Parsing HTML at the command line

pup is a command-line tool for pulling data out of HTML pages using CSS selectors. You pipe HTML into it, write a selector, and get matching elements back as text, attributes, or JSON.

Gosetup: easycomplexity 1/5

pup is a command line tool for extracting information from HTML pages. It reads HTML from standard input, applies filters you specify, and prints the results to standard output. The tool was inspired by jq, a popular utility for working with JSON data in the terminal, and follows the same pattern of piping data through filters.

The filters use CSS selectors, which are the same rules that web developers write to style pages. If you know how to write something like "select all links inside a table" in a stylesheet, you can write the same instruction for pup. This means you can grab specific elements by tag name, by CSS class, by HTML ID, by attribute value, or by their position among siblings. pup supports a broad set of these selectors, including more advanced ones like ":contains" for finding elements by text content.
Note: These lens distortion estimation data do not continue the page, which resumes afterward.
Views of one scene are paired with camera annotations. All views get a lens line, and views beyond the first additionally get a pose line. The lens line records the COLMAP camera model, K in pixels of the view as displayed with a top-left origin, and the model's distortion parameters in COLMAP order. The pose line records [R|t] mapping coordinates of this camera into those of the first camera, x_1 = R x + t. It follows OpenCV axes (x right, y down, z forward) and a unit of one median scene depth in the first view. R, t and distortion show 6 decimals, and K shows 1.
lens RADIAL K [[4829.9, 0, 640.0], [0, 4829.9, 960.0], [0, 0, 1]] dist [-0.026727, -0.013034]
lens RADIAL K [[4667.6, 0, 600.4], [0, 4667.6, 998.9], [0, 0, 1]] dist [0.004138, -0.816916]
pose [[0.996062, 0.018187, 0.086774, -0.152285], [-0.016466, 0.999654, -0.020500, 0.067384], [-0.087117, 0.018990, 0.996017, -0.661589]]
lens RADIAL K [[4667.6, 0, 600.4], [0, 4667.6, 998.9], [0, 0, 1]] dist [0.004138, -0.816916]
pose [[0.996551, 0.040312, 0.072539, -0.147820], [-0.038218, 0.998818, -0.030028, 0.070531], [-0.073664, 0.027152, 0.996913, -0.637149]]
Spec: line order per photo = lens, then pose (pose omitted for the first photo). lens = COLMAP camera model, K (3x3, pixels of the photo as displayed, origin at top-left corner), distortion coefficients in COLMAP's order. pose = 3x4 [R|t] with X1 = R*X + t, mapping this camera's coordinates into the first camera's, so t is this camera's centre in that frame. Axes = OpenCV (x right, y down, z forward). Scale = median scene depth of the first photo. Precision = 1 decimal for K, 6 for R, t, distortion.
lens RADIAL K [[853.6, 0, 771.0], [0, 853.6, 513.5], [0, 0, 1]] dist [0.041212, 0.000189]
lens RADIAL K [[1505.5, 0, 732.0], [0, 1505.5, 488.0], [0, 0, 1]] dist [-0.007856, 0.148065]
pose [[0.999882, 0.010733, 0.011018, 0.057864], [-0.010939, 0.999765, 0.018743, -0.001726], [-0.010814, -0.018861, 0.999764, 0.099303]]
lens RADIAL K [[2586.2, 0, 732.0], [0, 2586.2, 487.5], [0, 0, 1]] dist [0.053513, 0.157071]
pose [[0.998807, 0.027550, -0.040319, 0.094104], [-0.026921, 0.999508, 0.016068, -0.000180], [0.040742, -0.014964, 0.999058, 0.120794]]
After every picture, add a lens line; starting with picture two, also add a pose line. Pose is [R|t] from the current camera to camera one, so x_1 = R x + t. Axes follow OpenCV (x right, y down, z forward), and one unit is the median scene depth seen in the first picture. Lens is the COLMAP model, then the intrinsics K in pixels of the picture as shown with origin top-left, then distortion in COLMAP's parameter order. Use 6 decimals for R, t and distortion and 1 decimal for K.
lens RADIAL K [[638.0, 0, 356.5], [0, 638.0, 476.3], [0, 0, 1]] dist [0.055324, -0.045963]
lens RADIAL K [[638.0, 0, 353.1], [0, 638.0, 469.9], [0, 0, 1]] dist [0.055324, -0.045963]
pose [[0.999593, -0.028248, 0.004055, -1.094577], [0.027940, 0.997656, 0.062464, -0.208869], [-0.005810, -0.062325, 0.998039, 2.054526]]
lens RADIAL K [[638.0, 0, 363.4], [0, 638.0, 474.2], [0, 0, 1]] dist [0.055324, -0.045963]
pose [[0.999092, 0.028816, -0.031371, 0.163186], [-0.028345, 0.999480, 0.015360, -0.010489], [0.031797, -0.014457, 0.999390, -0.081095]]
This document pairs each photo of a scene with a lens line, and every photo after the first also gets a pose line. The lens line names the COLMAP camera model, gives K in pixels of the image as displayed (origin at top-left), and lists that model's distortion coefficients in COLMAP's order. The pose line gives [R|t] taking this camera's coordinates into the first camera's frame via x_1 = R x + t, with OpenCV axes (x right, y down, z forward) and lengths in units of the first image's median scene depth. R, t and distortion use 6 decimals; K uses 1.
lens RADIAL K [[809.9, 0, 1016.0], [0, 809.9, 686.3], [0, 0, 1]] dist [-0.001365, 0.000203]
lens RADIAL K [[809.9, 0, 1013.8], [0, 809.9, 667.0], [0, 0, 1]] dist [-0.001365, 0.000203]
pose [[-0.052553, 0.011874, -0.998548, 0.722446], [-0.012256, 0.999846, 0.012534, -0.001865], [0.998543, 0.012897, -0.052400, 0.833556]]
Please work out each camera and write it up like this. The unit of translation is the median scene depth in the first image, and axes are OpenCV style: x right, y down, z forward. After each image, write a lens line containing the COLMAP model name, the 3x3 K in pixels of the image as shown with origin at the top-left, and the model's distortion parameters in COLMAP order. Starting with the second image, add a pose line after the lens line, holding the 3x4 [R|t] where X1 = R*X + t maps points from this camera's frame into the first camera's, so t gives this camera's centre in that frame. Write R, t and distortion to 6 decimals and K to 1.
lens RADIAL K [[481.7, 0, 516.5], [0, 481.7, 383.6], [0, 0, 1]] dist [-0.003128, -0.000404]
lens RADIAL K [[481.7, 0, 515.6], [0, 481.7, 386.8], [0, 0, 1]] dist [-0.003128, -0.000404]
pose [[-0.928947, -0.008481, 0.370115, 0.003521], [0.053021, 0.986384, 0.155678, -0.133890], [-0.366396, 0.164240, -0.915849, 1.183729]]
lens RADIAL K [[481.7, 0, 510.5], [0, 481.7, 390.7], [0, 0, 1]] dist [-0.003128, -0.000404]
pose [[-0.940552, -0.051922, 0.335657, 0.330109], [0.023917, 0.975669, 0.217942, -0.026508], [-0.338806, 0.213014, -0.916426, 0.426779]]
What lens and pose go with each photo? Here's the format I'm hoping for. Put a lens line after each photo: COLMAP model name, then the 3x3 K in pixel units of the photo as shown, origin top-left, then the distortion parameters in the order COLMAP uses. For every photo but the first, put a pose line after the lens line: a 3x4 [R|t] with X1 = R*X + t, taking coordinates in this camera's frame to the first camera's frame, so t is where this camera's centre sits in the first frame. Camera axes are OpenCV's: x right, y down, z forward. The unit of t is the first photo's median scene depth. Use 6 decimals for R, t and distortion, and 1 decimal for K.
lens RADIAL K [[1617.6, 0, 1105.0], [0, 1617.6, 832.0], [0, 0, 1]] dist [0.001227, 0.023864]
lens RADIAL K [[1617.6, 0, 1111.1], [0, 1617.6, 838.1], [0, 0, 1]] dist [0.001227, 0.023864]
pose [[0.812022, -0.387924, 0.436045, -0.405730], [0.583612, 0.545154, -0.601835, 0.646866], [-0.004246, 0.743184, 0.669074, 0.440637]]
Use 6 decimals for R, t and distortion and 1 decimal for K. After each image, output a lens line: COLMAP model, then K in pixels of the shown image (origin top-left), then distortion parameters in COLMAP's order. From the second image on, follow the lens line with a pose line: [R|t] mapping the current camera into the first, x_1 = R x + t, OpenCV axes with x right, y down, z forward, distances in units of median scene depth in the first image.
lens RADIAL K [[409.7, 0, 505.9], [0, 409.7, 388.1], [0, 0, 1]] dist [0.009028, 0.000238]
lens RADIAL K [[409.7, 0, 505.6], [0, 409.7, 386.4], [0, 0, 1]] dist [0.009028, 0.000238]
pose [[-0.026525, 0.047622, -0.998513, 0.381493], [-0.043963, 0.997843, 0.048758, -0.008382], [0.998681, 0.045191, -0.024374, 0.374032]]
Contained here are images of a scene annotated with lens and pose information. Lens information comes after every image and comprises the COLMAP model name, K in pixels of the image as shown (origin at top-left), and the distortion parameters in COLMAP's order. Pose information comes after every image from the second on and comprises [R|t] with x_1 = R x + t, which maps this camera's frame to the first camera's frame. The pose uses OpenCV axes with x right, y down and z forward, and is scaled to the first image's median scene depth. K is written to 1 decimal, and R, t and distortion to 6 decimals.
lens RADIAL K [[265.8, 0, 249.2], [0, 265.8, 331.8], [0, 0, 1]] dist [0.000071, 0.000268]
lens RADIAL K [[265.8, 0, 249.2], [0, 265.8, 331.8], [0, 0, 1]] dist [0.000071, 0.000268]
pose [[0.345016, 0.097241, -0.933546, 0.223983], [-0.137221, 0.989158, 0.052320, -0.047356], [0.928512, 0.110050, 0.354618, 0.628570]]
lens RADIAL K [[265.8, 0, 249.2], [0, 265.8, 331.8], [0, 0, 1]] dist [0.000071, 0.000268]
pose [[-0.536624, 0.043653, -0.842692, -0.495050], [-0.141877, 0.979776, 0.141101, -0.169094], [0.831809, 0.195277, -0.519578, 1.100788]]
Beyond returning matching HTML, pup offers a few output formats. You can extract just the plain text from matched elements, print the value of a specific attribute such as a URL or an ID, or convert the matched HTML into JSON. The JSON output includes the tag name, text content, and all attributes of each matched element, which makes it easy to pass the result into other tools like jq for further processing.

Installation is straightforward. You can download a prebuilt binary from the releases page, install it with Homebrew on a Mac, or build it from source if you have Go installed. Once installed, the typical workflow is to pipe the output of a tool like curl into pup, followed by a selector to pull out what you need.

This is a focused utility with no server component, no configuration files, and no ongoing setup. You run it, pass it HTML, and get structured output back.